- [РАБОЧЕЕ ЗАДАНИЕ]: Допишите следующую часть приведенного ниже отрывка воспоминаний о разговоре со Смушкевичем и о слепых полетах, начав сразу после его последнего предложения.

───── ФРАГМЕНТ ТЕКСТА

— Да, ему, — спокойно ответил Смушкевич.
Наконец, я отчетливо понял, что со мной ведется серьезный, важный разговор, который был заранее обдуман...
— Что же я должен написать товарищу Сталину? — спросил я.
— Вы обязаны написать, что в течение двух лет соприкасаетесь с летной работой ВВС и поняли, что вопросам слепых полетов и использования средств радионавигации надлежащего значения не придают, что товарищи, стоящие во главе этого дела, сами слабы в этих вопросах. Как подтверждение приведите для примера плохое использование бомбардировщиков в финскую кампанию. Далее напишите, что вы можете взяться за это дело и поставить его на должную высоту. Вот и все.
Попросту говоря, я был ошарашен...
О том, что со слепыми полетами и использованием средств радионавигации дело обстоит плохо, мне казалось, известно всем. Ведь еще в 1939 году, когда понадобилось быстро перебросить в Монголию большую группу наших "испанцев", то есть летчиков, имевших опыт воздушных боев, пригласили пилотов гражданской авиации... Экипажи, кроме командиров кораблей и бортмехаников, состояли из военных...

──────────
───── ИСХОДНЫЕ ДАННЫЕ

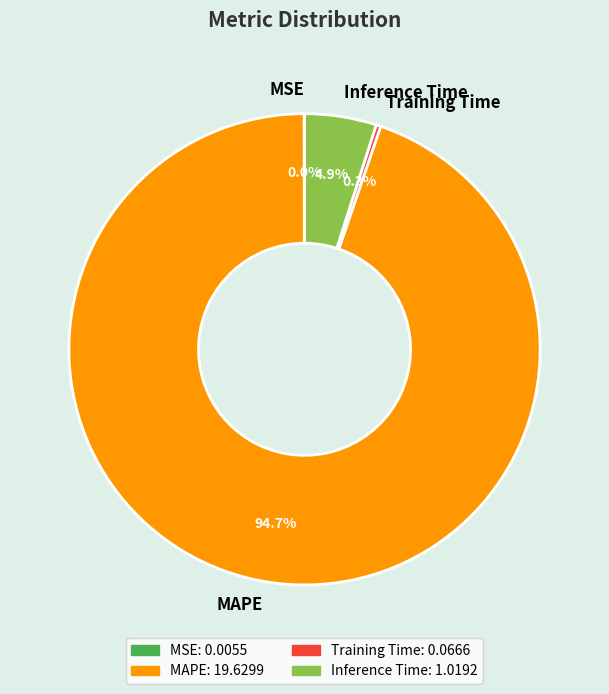

Is there any slice that represents more than half of the pie?

Yes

──────────

- [ОТВЕТ]:
Надо сказать, этот полет показал удивительно слабую подготовку военных штурманов и стрелков-радистов. Когда мы вылетели из Новосибирска и столкнулись с плохой погодой в районе Красноярска, откуда почти до самого Иркутска шли вслепую, пришлось всю связь и самолетовождение взять на себя... В конечном итоге мы вышли с честью из этого весьма затруднительного положения и, вылетев последними, прилетели в Иркутск первыми. Я знал условия работы в Восточной Сибири, недаром несколько лет пролетал там.
Длительный слепой полет вызвал поначалу большую тревогу у наших "пассажиров", отличных боевых летчиков, хорошо знавших, что к чему. Но через пятнадцать—двадцать минут все успокоились, а в Иркутске наш экипаж уже считался "своими ребятами". Минут через тридцать появился второй самолет, а за ним — третий. Оказалось, что ставший впоследствии известным летчиком-испытателем
М.А. Нюхтиков, который первым вылетел из Красноярска, решил идти в эту плохую погоду визуально — бреющим полетом по железной дороге. Зная, что там имеется немало туннелей, я смотрел на него, как на вернувшегося с того света...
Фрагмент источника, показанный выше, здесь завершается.